10 🧊

52 7 0
                                    

Rosé POV

Aku merasakan sesuatu menjilat wajahku, dan mendengar napas berat. Aku membuka mataku, dan aku melihat Bruno melayang di atasku dengan lidah menjulur keluar dari mulutnya. Aku tersenyum, dan aku mulai mengelusnya dengan lembut sementara dia menggonggong dan menjilatiku dengan penuh semangat. Aku mulai tertawa, dan dia duduk di pangkuanku, mengibas-ngibaskan ekornya.

Aroma sesuatu yang sedang dimasak memenuhi hidungku, lalu aku melihat pintu terbuka. Aku melihat Dr. Jimin, dan rambutnya berantakan. Dia memegang sepiring makanan di tangannya, dan tersenyum padaku.

"Bruno sangat ramah," katanya. "Dia menyukaimu."

Suara paginya serak, dan menurutku menyenangkan untuk didengarkan. Kedengarannya jauh lebih dalam dari suara normalnya, dan aku berusaha sekuat tenaga untuk tidak memiliki pikiran yang tidak pantas lagi. Lagipula tidak ada alasan untuk pemikiran ini terbentuk karena dia tidak memberiku alasan untuk memikirkannya secara seksual.

"Aku tahu," kataku sambil tertawa. "Dia sangat menggemaskan. Berapa umurnya?"

"Dia berumur tiga tahun, dan aku sudah memilikinya sejak aku mulai bekerja di rumah sakit. Dia tersesat, aku membawanya ke dokter hewan, dan aku jatuh cinta dengannya." Dia menjelaskan dengan senyum di wajahnya.

Bruno menggonggong, lalu menggoyang-goyangkan tubuhnya. Dia melompat dari tempat tidur dan berdiri diam sambil mengibas-ngibaskan ekornya lagi. Mau tak mau aku tersenyum karena dia terlalu menggemaskan, dan kisah bagaimana Jimin menemukannya membuatku semakin mengaguminya.

"Aku tahu kamu lapar, jadi aku membuatkanmu sarapan." Katanya, dan aku tersenyum padanya.

"Terima kasih." kataku sopan, dan aku mengambil piring dari tangannya.

"Sama-sama." Dia berkata dan mengedipkan mata.

Kenapa dia selalu mengedipkan mata padaku?

Diatas piring ada dua telur dan beberapa potong daging asap di sampingnya. Aku juga melihat roti panggang, dengan Nutella yang dioleskan di atasnya, dan stroberi.

"Ini benar-benar enak," kataku dengan mulut penuh makanan.

"Aku bukan koki kelas atas, tapi aku mencoba yang terbaik."

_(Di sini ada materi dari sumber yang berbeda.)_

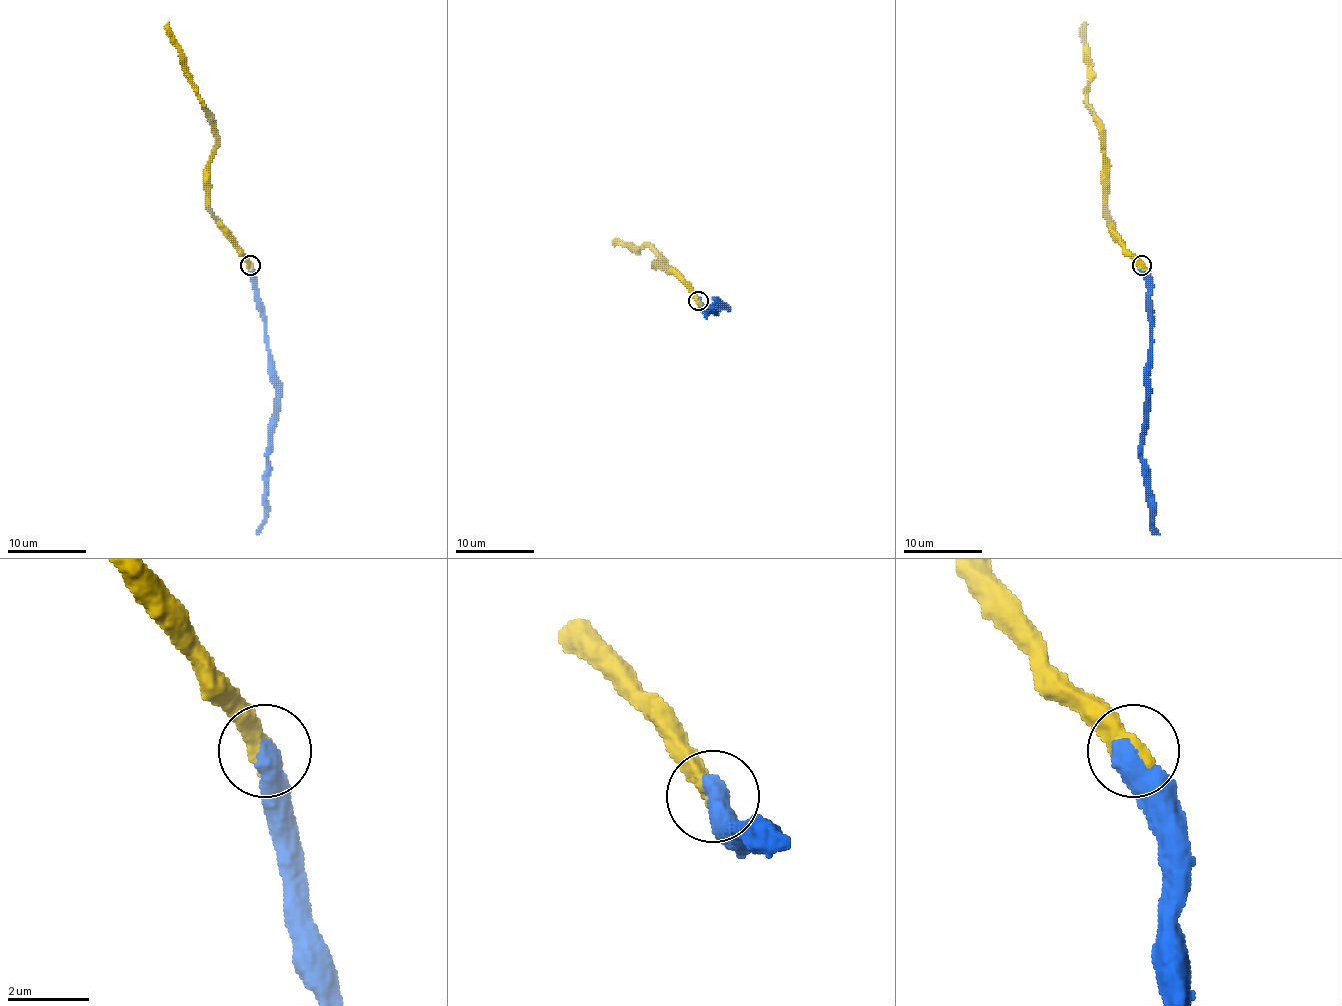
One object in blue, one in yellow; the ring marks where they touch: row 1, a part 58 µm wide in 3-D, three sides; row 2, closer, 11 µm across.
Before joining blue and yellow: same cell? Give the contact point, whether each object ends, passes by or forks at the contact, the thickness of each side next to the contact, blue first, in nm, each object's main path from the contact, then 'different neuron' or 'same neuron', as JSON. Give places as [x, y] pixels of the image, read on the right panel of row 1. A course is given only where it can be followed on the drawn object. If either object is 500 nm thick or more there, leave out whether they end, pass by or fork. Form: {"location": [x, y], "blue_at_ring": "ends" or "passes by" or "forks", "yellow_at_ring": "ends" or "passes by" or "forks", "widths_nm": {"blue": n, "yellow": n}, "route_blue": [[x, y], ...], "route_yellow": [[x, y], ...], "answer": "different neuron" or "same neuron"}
{"location": [1142, 265], "widths_nm": {"blue": 600, "yellow": 550}, "route_blue": [[1142, 265], [1150, 316], [1148, 422], [1142, 440], [1142, 473], [1150, 522], [1160, 534]], "route_yellow": [[1142, 265], [1124, 248], [1105, 210], [1105, 155], [1101, 122], [1087, 102], [1089, 57], [1083, 22]], "answer": "same neuron"}

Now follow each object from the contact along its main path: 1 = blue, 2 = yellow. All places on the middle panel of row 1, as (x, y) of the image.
1: (698, 301), (710, 309), (724, 307), (716, 301), (706, 319)
2: (698, 301), (673, 274), (657, 264), (663, 260), (649, 246), (634, 248), (616, 242)

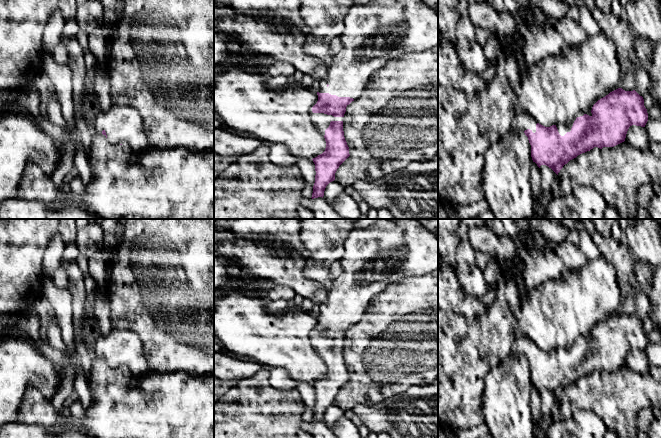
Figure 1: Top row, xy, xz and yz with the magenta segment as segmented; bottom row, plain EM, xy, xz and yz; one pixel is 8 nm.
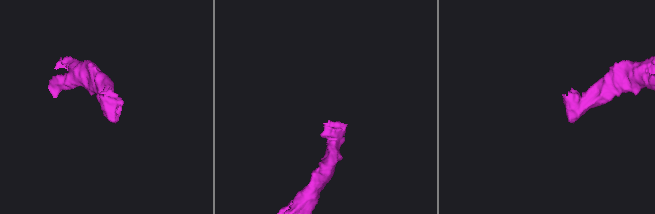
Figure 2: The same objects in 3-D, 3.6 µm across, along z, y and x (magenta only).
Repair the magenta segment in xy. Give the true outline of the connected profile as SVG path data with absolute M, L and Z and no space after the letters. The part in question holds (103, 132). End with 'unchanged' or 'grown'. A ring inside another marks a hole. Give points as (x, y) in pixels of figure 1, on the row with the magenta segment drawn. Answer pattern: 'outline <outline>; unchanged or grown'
outline M112 105L97 115L93 129L105 135L110 143L122 144L132 153L149 148L141 116L133 106Z; grown

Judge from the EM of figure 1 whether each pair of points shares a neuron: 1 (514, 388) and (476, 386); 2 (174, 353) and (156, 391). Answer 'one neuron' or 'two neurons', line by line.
1: two neurons
2: two neurons

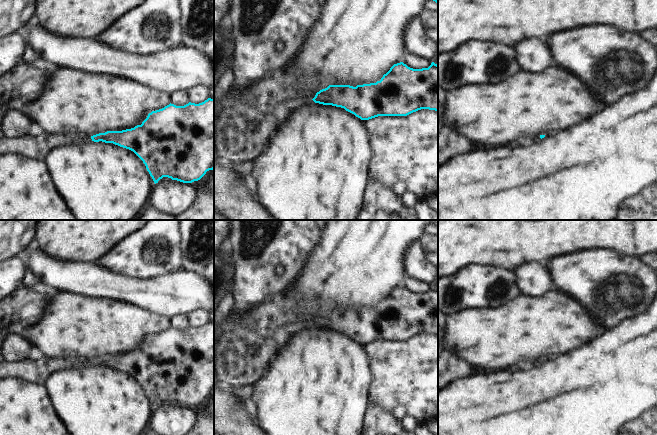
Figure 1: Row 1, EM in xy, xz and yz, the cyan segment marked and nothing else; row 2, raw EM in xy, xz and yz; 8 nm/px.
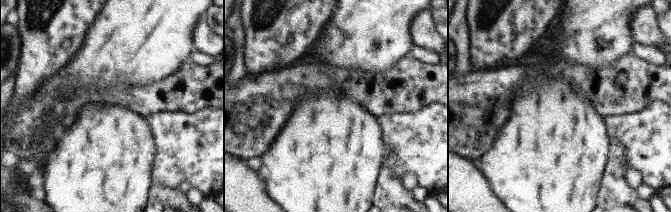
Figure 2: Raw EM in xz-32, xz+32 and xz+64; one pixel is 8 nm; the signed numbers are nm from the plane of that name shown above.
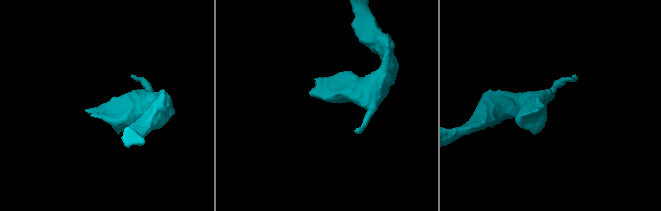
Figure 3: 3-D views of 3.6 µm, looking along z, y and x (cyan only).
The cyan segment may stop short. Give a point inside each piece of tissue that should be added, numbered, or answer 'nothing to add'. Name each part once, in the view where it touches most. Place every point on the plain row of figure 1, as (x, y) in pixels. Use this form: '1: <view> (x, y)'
1: xz (268, 327)

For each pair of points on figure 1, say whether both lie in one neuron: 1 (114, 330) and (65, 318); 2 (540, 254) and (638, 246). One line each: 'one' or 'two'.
1: one
2: one

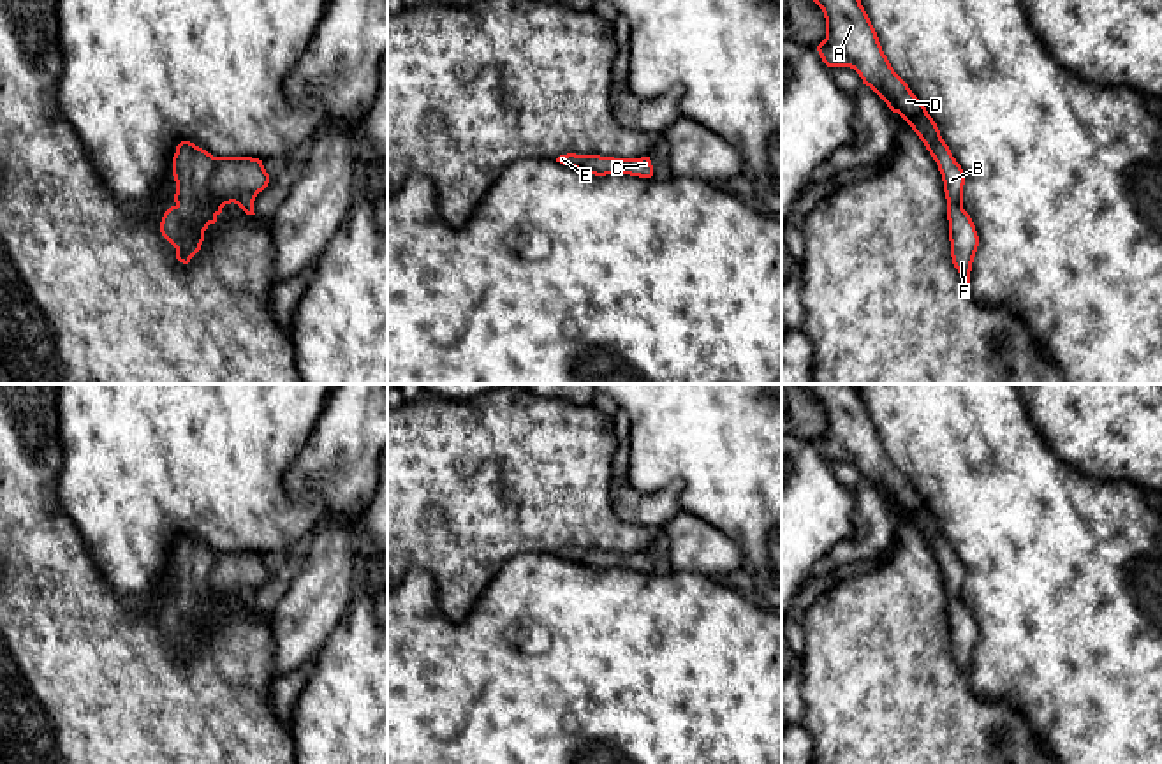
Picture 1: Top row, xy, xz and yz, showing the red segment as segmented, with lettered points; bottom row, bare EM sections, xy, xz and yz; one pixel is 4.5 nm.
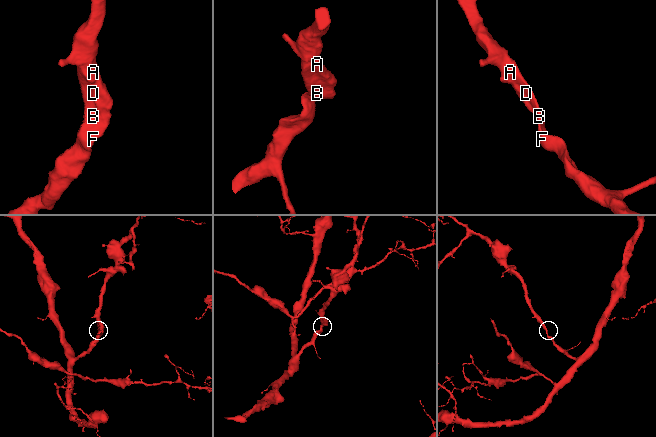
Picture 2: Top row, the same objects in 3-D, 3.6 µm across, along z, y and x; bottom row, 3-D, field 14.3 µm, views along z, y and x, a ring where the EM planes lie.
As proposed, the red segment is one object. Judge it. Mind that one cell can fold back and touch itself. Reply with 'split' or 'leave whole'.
leave whole

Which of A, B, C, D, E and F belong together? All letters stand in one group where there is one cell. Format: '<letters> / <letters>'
A B C D E F

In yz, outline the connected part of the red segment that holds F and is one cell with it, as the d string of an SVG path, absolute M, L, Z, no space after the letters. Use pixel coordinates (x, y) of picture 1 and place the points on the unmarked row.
M803 384L824 407L826 433L817 440L827 461L854 463L893 507L898 507L919 530L938 560L947 593L952 658L970 678L979 630L963 604L965 567L940 530L933 512L908 479L894 466L882 445L877 426L856 384Z

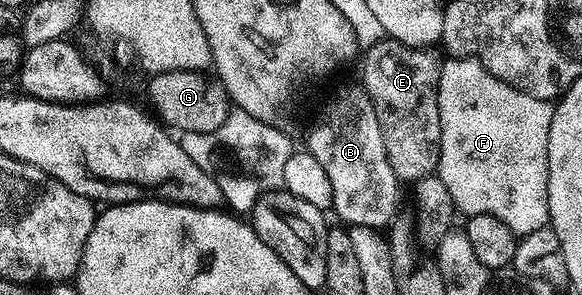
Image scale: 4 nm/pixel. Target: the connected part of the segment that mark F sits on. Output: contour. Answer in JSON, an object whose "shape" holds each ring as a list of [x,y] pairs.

Aku tersenyum padanya, lalu celupkan roti panggang ke dalam kuning telur encer. Itu menetes ke jariku, dan aku memasukkan jariku ke dalam mulutku dan menghisapnya perlahan. Aku bisa merasakan matanya melihat padaku saat aku melakukan itu.

"Setelah kamu selesai makan, aku akan memeriksa memarmu. Beri tahu aku kalau kamu sudah selesai." Dia berkata.

Dia tersenyum padaku, dan Bruno mengikutinya keluar ruangan. Aku ditinggal sendirian melahap sarapan lezat yang telah disiapkan Dr. Jimin untukku. Setelah aku selesai makan, aku meletakkan piring di atas meja rias, dan kemudian berbaring kembali di tempat tidur.

Aku menghirup aroma selimut, dan baunya seperti cologne yang kuat, dan sedikit antiseptik seperti bau rumah sakit. Aku memejamkan mata, tapi ketika aku melakukannya, aku melihat wajah ibuku. Aku merasa takut dan mencoba menghilangkan pikiran ketika dia memukuliku, tapi tidak berhasil.

Ini seperti aku masih bisa merasakan tangannya, dan aku mulai menangis. Lagi

Mengapa aku begitu lemah?

Aku sangat rentan, dan dengan kondisi lututku saat ini, itu membuatku semakin lemah. Beberapa tahun terakhir hidupku tidak ada apa-apa selain neraka, dan yang aku inginkan hanyalah mencari dan menemukan surgaku. Yang aku inginkan hanyalah ini berakhir, dan aku akhirnya melanjutkan dan menerima kedamaian.